Re: opac live search

From: Tim Spalding <tim_at_nyob>
Date: Tue, 3 Mar 2009 12:07:58 -0500
To: NGC4LIB_at_LISTSERV.ND.EDU
A quibble and an invitation to lynch me.

>   * identification of the authoritativeness of sources,

I'm not so sure how important this is for *scholars*. Put bluntly,
authoritativeness is a chumps' game. It's what undergrads substitute
for knowledge, training and judgment. It's a sometimes dangerous
shortcut to knowledge, not the road itself.

A classics scholar confronted with an article on Alexander does not
think about how "authoritative" the article is. *They're* the
authority; they think about how true, smart, well-argued or useful it
is! You'd only care about "authority" if you were fishing in some
alien field—looking into dates of Arabic manuscripts or needing some
information on crop rotation.

It strikes me that librarians are so interested in "authority"
because, excepting topic-specialists at an academic library, they are
perpetually in the position of the undergraduate. They must collect
and recommend resources without having a scholars knowledge of them.
They are masters of the shortcut, not the road.

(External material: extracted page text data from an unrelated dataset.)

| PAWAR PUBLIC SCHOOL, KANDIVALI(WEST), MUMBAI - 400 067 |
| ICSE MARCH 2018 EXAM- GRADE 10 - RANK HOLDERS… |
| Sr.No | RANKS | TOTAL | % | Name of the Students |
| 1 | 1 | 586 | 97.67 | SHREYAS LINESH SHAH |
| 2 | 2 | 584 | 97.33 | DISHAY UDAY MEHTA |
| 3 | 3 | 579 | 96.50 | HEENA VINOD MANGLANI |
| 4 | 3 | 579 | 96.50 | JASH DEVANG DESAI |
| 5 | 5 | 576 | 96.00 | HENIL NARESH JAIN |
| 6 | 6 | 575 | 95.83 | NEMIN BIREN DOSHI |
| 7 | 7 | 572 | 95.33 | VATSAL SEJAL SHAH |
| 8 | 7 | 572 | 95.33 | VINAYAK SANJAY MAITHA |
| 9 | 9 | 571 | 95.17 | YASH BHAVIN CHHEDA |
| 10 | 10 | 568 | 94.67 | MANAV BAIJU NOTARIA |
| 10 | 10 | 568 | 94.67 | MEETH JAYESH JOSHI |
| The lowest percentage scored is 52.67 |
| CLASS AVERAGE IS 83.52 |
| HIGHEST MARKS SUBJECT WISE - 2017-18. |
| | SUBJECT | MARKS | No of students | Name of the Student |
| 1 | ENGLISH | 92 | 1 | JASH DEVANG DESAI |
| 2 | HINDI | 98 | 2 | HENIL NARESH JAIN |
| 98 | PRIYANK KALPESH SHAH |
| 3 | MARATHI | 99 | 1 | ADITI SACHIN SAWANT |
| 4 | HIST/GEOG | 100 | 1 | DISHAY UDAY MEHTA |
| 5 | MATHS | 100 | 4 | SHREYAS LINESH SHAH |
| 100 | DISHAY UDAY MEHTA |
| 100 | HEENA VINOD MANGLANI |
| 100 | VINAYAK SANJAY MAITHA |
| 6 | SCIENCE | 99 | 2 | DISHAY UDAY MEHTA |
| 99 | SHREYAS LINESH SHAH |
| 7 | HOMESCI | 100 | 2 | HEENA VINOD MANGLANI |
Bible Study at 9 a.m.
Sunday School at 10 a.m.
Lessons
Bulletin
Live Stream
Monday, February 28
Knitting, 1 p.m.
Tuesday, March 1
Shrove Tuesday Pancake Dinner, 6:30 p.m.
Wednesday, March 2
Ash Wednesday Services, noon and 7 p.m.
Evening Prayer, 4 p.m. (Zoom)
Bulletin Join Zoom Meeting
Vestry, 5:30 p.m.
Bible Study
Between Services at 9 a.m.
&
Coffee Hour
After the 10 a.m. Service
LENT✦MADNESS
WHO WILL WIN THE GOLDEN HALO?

To do this, they master, sharpen and polish essentially
extra-scholarly tools for finding materials—subject headings, complex
fielded searching, reading the reviews not the books, extensive
knowledge of well-regarded indexes and encyclopedic works, etc.

Ultimately, I think we have two models here. A librarian—and librarian
tools—are good at knowing how to find something out. That is always
and forever different from *knowing something*.

Google has a closer relationship to that latter goal. By considering
data over metadata, and looking at the relationships between data in
ways that match the "pedigree," it digs past the "finding" into the
"knowing." But it does it very imperfectly and imprecisely.